While in NSW, visiting Jo, Redmond and Hollis this Easter I did some work with cyanotypes. Redmond is a cyanotype expert, and introduced me to the technique nearly 10 years ago (the pictures below shows him in December 2007 doing an exposure test strip in the back garden of their old house).
I wanted to combine the work with models and sunlight with the cyanotype process. This idea emerged in a supervision conversation in July last year, in response to a discussion about sunlight’s effect on architectural materials, over time, such as fading. I was interested to explore how this could be expressed through the use of a light sensitive material such as cyanotype. In London I have only made cyanotype through using sunprint paper, as I wasn’t fully familiar with the chemicals needed to make my own paper. I thought that my spell in Austinmer was a perfect opportunity to avail myself of Redmond’s help in finally undertaking this experiment.
As I wanted to undertake a number of tests, I devised a small model so that I wasn’t using too much cyanotype chemical and Redmond’s high quality art paper. The model was designed to have a removable front wall, that could be swapped out with versions with different window apertures. The proportions of the model were based on the 16:9 widescreen aspect ratio for the back wall, and a rotated 9:16 ratio for the side walls.
As I wanted to conduct several experiments at one time (and it was likely they would need long exposures to ensure the movement of the sun had some noticeable effect) I made four copies of the model with about 8 different window configurations. Jo kindly donated some foam-core, and lent me one of her many cutting mats, and I used my travel model-making kit to construct the models, which were pinned, rather than glued, to allow for dismantling and transport back to the UK.
The models were 80mm wide by 25mm deep and 45mm high (drawn at 1:1 in my notebook). The resulting “room” was therefore approximately 1:100, and of a similar proportion to a digital camera, which felt apt as I was using the room to act as a form of camera (itself Italian for “room”). The models were wrapped in black paper to prevent light bleed through the foam board and joints.

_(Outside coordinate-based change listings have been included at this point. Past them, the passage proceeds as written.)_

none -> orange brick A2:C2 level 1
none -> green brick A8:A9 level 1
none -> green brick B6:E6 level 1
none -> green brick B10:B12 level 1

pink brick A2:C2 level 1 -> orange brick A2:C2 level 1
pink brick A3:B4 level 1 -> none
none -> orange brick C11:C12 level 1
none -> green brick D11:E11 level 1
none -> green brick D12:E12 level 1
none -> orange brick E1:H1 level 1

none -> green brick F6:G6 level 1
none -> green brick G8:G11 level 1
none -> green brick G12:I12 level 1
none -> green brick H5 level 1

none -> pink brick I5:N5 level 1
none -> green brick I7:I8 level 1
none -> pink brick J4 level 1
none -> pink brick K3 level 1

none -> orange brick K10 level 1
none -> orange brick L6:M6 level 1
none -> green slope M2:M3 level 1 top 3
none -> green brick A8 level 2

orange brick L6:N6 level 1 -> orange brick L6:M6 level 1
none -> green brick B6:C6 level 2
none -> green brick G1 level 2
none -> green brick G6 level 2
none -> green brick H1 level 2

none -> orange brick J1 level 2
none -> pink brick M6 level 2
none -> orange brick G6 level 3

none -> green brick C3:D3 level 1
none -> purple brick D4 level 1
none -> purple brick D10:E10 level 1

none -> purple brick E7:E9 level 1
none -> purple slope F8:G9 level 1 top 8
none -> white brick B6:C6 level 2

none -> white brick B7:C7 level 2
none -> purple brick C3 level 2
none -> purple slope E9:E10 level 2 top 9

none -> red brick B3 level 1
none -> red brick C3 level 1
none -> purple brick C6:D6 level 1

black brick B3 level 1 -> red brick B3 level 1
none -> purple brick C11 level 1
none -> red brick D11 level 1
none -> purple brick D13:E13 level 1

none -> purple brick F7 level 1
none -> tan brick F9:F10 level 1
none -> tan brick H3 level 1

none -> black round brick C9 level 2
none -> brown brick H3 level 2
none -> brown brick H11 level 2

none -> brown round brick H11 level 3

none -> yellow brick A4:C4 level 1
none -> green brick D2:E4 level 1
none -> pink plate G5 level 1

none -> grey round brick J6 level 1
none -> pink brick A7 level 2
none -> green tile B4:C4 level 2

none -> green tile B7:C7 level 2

The first two exposures did not have the orientation recorded, but subsequently I made a North line to ensure the orientation was specifically determined and recorded.
The exposures were all recorded with iPhone photos which logged the time of commencement and end of each exposure. These, along with orientation and window configuration were logged into my notebook, and the test number was noted on the back of each print.